**Source material:**
=====
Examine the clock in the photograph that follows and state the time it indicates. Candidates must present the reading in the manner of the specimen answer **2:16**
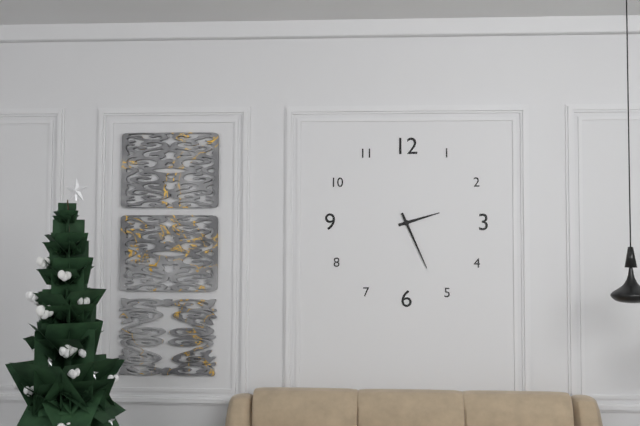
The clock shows **2:26**
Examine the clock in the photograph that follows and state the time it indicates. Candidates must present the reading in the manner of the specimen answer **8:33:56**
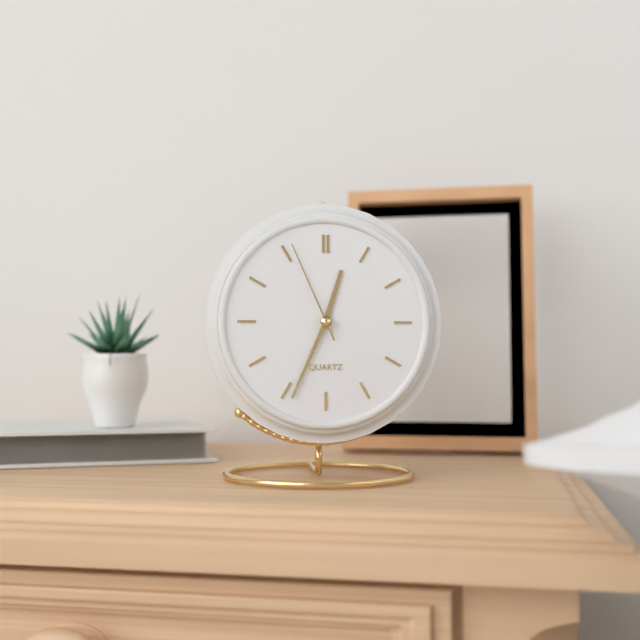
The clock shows **12:34:56**
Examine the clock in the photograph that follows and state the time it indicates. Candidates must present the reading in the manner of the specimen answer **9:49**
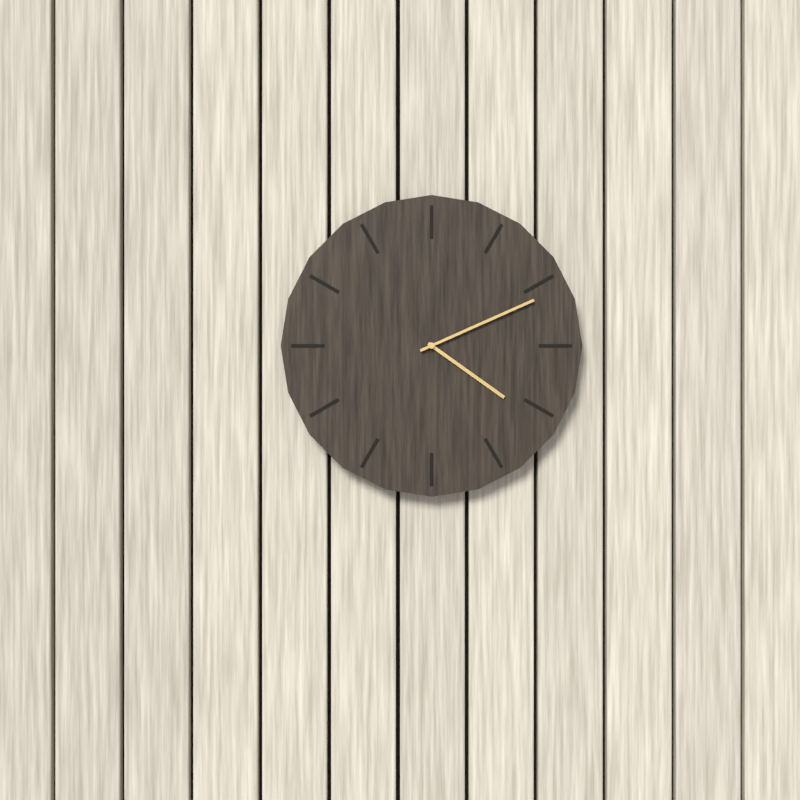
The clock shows **4:11**
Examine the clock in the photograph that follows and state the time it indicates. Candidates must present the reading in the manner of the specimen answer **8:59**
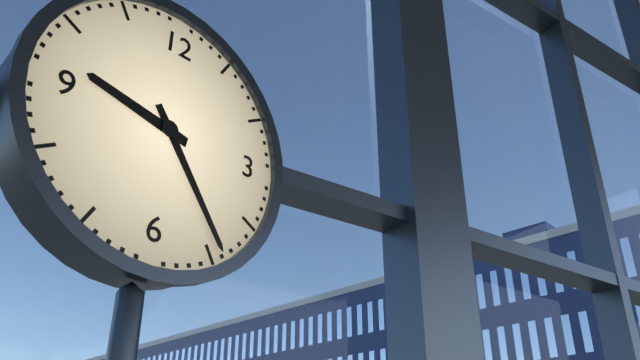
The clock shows **9:24**
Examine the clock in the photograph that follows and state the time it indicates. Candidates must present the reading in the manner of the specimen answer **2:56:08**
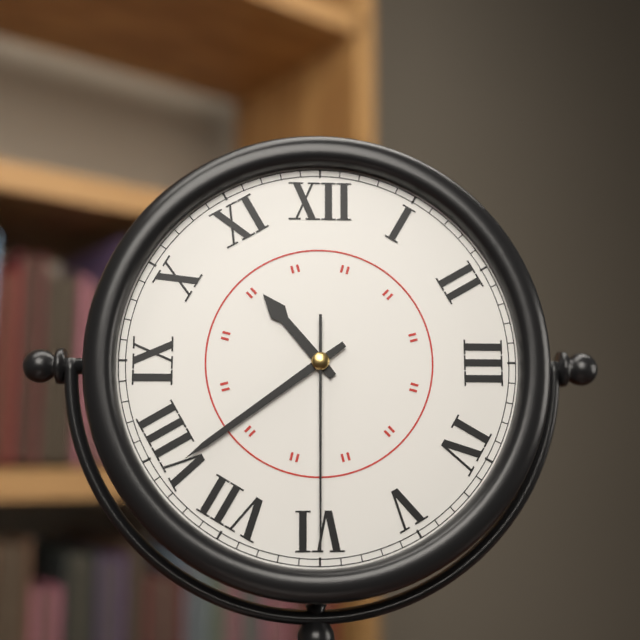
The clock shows **10:39:30**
=====
**Task statement:** Copy the data word for word, from the line containing "specimen answer **8:59**" through the end of the data, and leave the pictures out.

**Complete output:**
Examine the clock in the photograph that follows and state the time it indicates. Candidates must present the reading in the manner of the specimen answer **8:59**
The clock shows **9:24**
Examine the clock in the photograph that follows and state the time it indicates. Candidates must present the reading in the manner of the specimen answer **2:56:08**
The clock shows **10:39:30**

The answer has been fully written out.